The head table decor gains a lot of attention from the wedding guests when the bridal party takes their seats for the meal. Lovely flowers will frame the bridal party, making a beautiful setting for the reception. Choose a wall or area for the head table that is close to electrical outlets, if you intend on using lights under the head table.
The updated flower designs seem to trend towards choosing large arrangements that spill over the edge of the table.
To create this large design that spills over the table, you need to have the following hard goods and fresh flowers:
Feel free to change color or flower varieties. You can easily substitute and create the same look with different flowers.
Typical banquet tables are usually 30 inches wide. Plan for enough room for the arrangement that will not crowd into the eating place of your wedding party. The arrangements are typically left low so the guests can see the bride and groom.
If an arrangement is to spill over the table edge, I like a broad foam cage that will have enough weight (once the water and flowers are added) to keep the arrangement firmly in place. Flowers and wet foam is heavy, so a full brick of foam (as shown below) is enclosed in the Oasis Jumbo cage.
These cages measure roughly 14" long, so two of them end to end would cover the entire table end. It also allows for the cages to be greened in ahead of time (except for the trailing greens).
This dahlia arrangement, however, doesn't go completely from end to end. Thus you can use one Jumbo cage, placing a shorter cage (the Oasis FloraCage) will give you the additional 4" needed. It will be placed end to end with the Jumbo cage as shown.
The rigid plastic does protect the table top, but it might be wise to place a protective plastic or vinyl covering under it, to protect the table top of seeping water.
Cotinus (also referred to as Smoke Bush) have branches that are 25" to 30" long.

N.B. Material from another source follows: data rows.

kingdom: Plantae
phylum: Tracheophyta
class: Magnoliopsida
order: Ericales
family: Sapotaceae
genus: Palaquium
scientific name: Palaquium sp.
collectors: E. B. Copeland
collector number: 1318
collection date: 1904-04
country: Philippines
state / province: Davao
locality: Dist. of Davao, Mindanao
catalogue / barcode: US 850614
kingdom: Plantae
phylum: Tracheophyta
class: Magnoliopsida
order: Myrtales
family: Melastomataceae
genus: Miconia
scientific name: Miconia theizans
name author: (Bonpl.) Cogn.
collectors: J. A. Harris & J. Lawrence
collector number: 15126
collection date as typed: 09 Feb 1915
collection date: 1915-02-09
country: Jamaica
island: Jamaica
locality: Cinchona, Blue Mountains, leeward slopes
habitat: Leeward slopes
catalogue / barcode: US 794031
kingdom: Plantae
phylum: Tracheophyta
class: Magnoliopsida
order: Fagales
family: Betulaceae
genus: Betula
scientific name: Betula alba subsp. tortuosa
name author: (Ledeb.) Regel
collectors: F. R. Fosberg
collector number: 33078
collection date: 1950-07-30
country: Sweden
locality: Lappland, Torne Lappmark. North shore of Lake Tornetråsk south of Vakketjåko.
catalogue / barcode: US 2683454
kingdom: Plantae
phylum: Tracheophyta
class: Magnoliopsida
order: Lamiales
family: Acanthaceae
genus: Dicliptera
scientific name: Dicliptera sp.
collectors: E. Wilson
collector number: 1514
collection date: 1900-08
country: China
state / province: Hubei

The wide broad rounded leaves have a decided color difference between the front and the back. If you want a more delicate greenery, consider either Myrtle or Italian Ruscus. Both have long stems and fill in quickly to frame your flower design.
Using the photo as a guide, cut the Smoke Bush stem into shorter lengths and begin framing in the florist foam with the greenery.
The greenery determines the overall width and length of the design. Keep the top of the cages short, creating a soft mound of greens for the flowers to nestle into. Keep it low so that it can be seen over, even when seated.
Different kinds of greenery have stems that can be handled and, if flexible, deliberately bend the stems so it falls over the table edge when inserted into the foam. It helps if you cut a sharp, angled cut, and then insert it upward from the bottom of the foam and pointing upward. The angles of the greens should point in different directions. Don't forget to also fill in the other side of the cages (towards the other end of the table) - but keep the greens short so they don't interfere with table settings and glassware.
Notice that the insertions of the smoke bush are at different angles. The goal is to imitate how a natural bush would grow.